The ambiguity of docker tags

You might have already heard that using the :latest tag in docker is bad practise. This is true for several reasons. For starters, a new image might be pushed without adding the latest tag. Meaning that if you pull image:latest, it might not actually be the latest image.

On top of that, if you’re running a new container, you might not really be using the latest image, even if you’re using the latest tag. Not all tools will automatically check if a new version is available. If you already have an image tagged as latest locally, docker will not automatically pull a new image.

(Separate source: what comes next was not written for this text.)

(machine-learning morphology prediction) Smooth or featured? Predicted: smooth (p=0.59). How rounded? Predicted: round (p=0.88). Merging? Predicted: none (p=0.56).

I’d like to extend this reasoning for other tags. Let’s say you already pulled image:0.0.1, but someone else pushed a new image using the same tag. Next time you execute docker run image:0.0.1, it will not automatically pull the updated image. You’ll still be using the ‘old’ version 0.0.1.

This problem can be avoided by using docker run --pull=always, but what about containers that are already running? If you’re not careful, you will have two different versions of version 0.0.1 running. If that sentence sounds confusing, that’s because it is.

Don’t overwrite docker tags.

Automated madness

I wouldn’t be writing this if I hadn’t recently run into this problem. Our container registry allowed to overwrite docker images, and our continuous integration pipelines (CI/CD) did not automatically bump versions. This was a project with very little changes once it was set up, and any change usually was accompanied with a redeployment of most of our infrastructure.

This was fine for the first couple of months, but then Dependabot was introduced on here, as well as on some other projects. It started occasionally opening pull requests, which in turn automatically triggered a run on our CI/CD.

I already talked about bad practise: allowing overwriting docker images, but that in itself would not have caused problems. There was a bug in our CI/CD, that also published docker images (under the same tag) when running checks on Pull Requests (PR). Since there were so few changes, and all changes were usually immediately accepted, this remained unnoticed for a long time.

Dependabot automatically updated some dependencies, this triggered an automated build of the project, which was automatically published on an existing tag.

The final piece of the puzzle was Kubernetes, where our application was running. Kubernetes will not automatically redeploy a new image when it’s available, but it will always pull the image when starting a new container. Several days after the PR from Dependabot was opened, Kubernetes had to restart a failed pod, and pulled the new image.

At this point we had two different instances of the same application running side by side, but looking at the pod definition, they were identical. This whole process did not involve any human interaction.

Mitigations

While this could have been avoided by not publishing builds when running CI/CD on pull requests, the real issue was pushing images with tags that already existed.

Unfortunately Azure Container Registry (ACR), where our images are hosted, does not allow automatically locking image tags once in use, but you can lock existing tags individually:

az acr repository update \
    --name myregistry --repository myrepo \
    --write-enabled false

It can be a good idea to run this as part of your CI/CD each time an image is published. With some registries, such as JFrog Artifactory you can prevent overwriting existing deployments.